Bus riders in Thunder Bay will be able to take shelter at more stops in the future as more than 50 new shelters are slated to be built.

Thunder Bay Transit reports the city's plan for public transportation calls for the structures to be installed over the next five years.


Thunder Bay Transit will install more than 50 bus shelters in the next five years. (Gary Rinne/CBC)

Currently, about 15 per cent of the roughly 800 bus stops in the city have shelters, transit manager Brad Loroff said, so upgrading the stops has become a priority.
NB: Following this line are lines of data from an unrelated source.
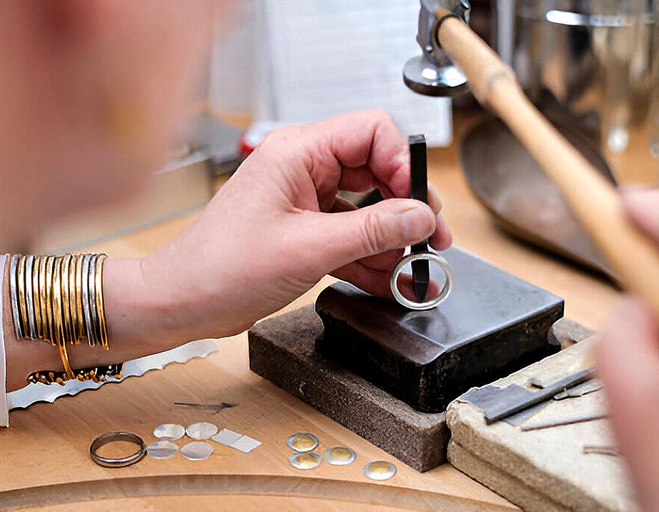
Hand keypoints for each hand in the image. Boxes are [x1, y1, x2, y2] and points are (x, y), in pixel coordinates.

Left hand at [133, 110, 449, 340]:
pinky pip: (352, 237)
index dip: (404, 164)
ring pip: (368, 209)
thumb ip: (372, 230)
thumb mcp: (309, 248)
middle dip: (407, 209)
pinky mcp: (306, 231)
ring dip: (392, 242)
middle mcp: (304, 169)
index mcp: (298, 152)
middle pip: (377, 172)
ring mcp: (306, 201)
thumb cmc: (221, 267)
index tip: (419, 204)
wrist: (183, 302)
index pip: (372, 132)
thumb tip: (420, 217)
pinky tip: (391, 283)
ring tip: (414, 272)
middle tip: (430, 241)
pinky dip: (372, 260)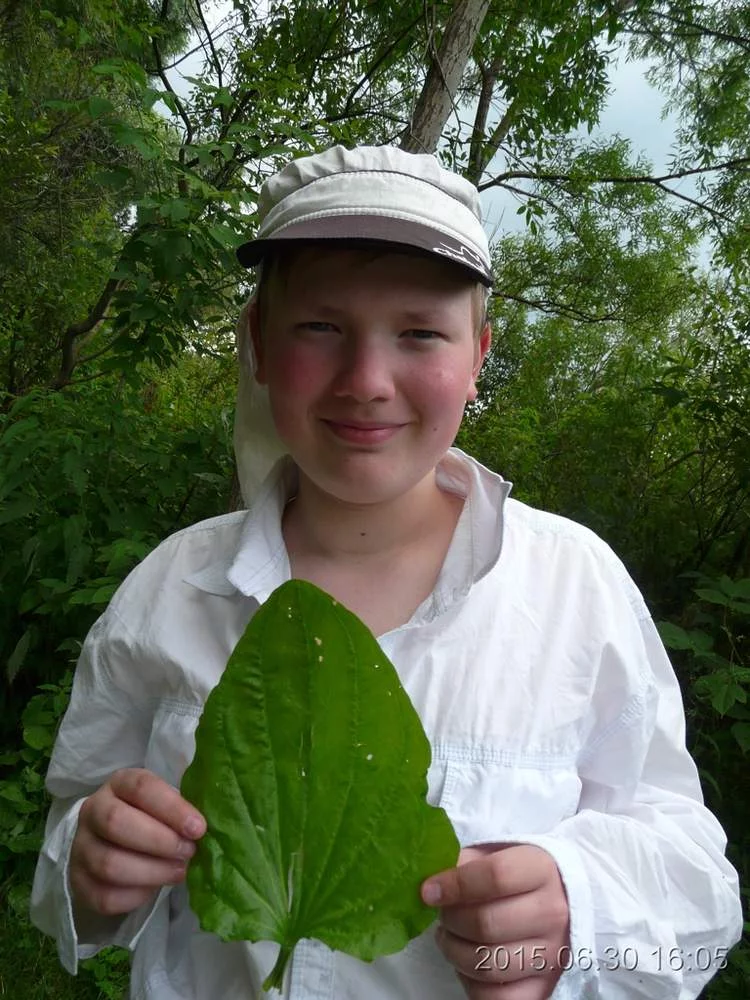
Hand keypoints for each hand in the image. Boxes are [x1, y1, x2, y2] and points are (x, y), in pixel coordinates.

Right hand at [70, 767, 205, 916]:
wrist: (111, 843)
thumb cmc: (151, 818)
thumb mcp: (164, 804)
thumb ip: (181, 810)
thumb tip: (210, 828)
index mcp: (119, 784)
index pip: (141, 786)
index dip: (171, 808)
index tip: (198, 828)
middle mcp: (93, 810)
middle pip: (117, 823)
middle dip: (160, 841)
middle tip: (189, 852)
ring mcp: (81, 847)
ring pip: (109, 863)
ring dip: (152, 871)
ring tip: (179, 872)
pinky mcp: (78, 882)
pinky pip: (104, 896)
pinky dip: (135, 896)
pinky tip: (155, 888)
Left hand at [422, 844, 569, 999]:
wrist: (565, 901)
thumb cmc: (520, 874)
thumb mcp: (498, 853)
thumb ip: (466, 862)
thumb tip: (433, 884)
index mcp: (542, 870)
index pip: (495, 877)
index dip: (455, 884)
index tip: (429, 891)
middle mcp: (553, 913)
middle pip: (486, 924)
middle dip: (450, 920)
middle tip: (442, 914)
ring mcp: (552, 955)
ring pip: (487, 965)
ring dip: (454, 952)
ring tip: (449, 936)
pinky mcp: (546, 987)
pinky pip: (497, 998)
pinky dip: (471, 983)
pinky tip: (467, 963)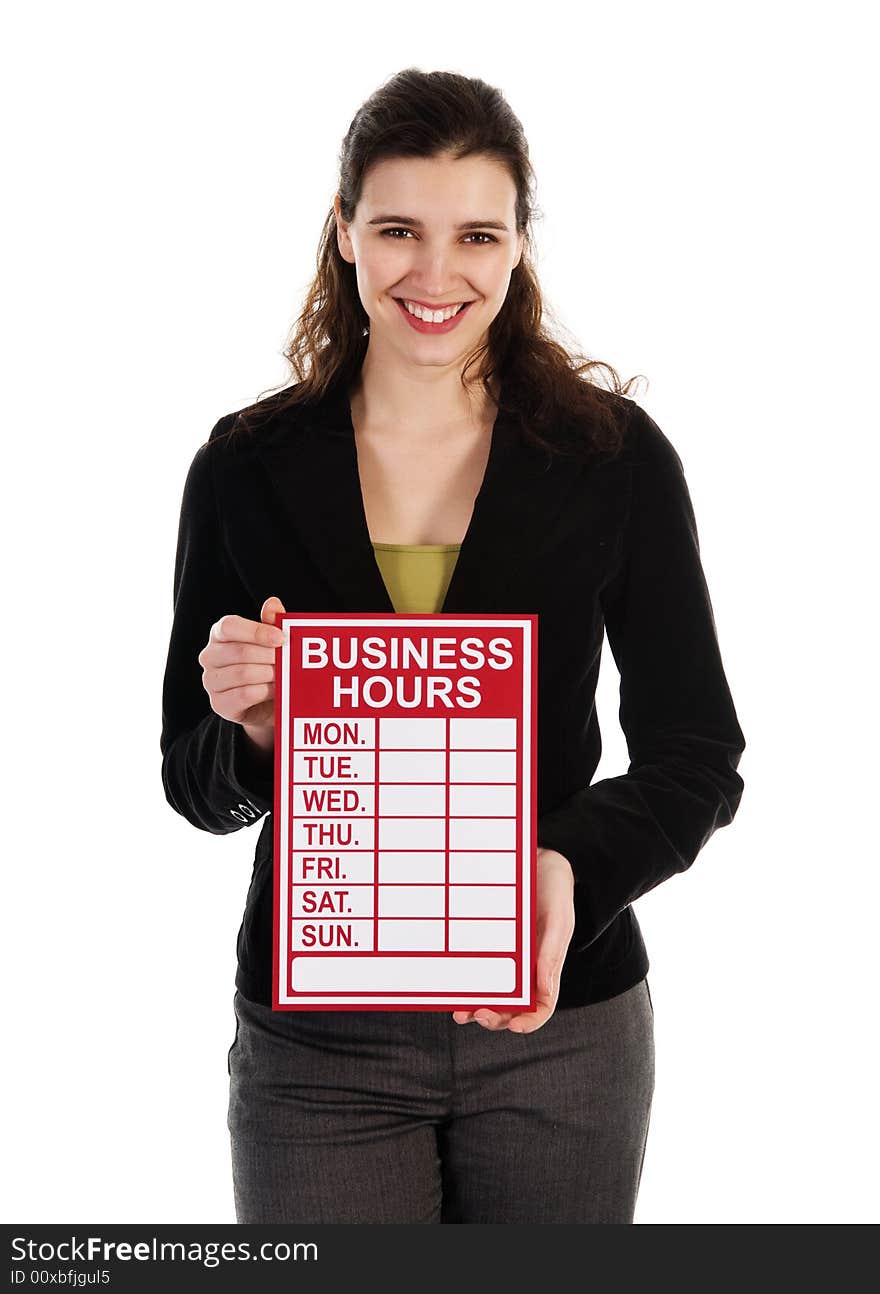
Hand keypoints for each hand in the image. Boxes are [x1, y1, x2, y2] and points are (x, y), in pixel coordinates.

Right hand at [197, 596, 285, 751]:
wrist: (265, 702)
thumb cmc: (265, 665)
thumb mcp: (271, 643)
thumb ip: (271, 623)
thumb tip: (273, 603)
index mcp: (220, 635)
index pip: (229, 626)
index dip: (256, 631)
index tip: (281, 638)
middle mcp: (210, 656)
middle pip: (240, 651)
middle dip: (270, 656)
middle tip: (289, 661)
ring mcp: (211, 681)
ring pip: (243, 674)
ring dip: (270, 675)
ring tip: (285, 676)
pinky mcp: (219, 704)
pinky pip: (244, 695)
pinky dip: (265, 692)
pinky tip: (276, 691)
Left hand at [452, 847, 574, 1033]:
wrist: (540, 861)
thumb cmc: (555, 892)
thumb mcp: (559, 921)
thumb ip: (551, 956)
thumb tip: (542, 994)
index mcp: (546, 969)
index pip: (541, 1007)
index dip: (529, 1022)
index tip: (515, 1026)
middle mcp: (525, 970)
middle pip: (511, 1007)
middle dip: (495, 1018)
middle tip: (478, 1014)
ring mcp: (506, 959)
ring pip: (490, 994)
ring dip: (476, 1008)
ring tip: (460, 1012)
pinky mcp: (489, 945)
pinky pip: (477, 970)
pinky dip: (466, 984)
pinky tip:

"So that's really the next stage of where we're putting our focus," he said. "[It’s] what needs to be done at bus stops to make them convenient for passengers, attractive to passengers, and allow them what they need to do when they're wanting to use transit."

The new shelters will also be larger than the existing ones, he noted, making them more accessible to people in wheelchairs. Over the past several years, transit has invested capital money into upgrading the buses to make the fleet 100 per cent accessible, he said.

Other upgrades to the stops will include better sidewalk access, the installation of benches and garbage containers.

"It's more than just a shelter because … you need to be able to get to and from the stop safely," Loroff said.

"Once you're at the stop, you need to … be afforded some type of convenience when you're waiting for your transit trip."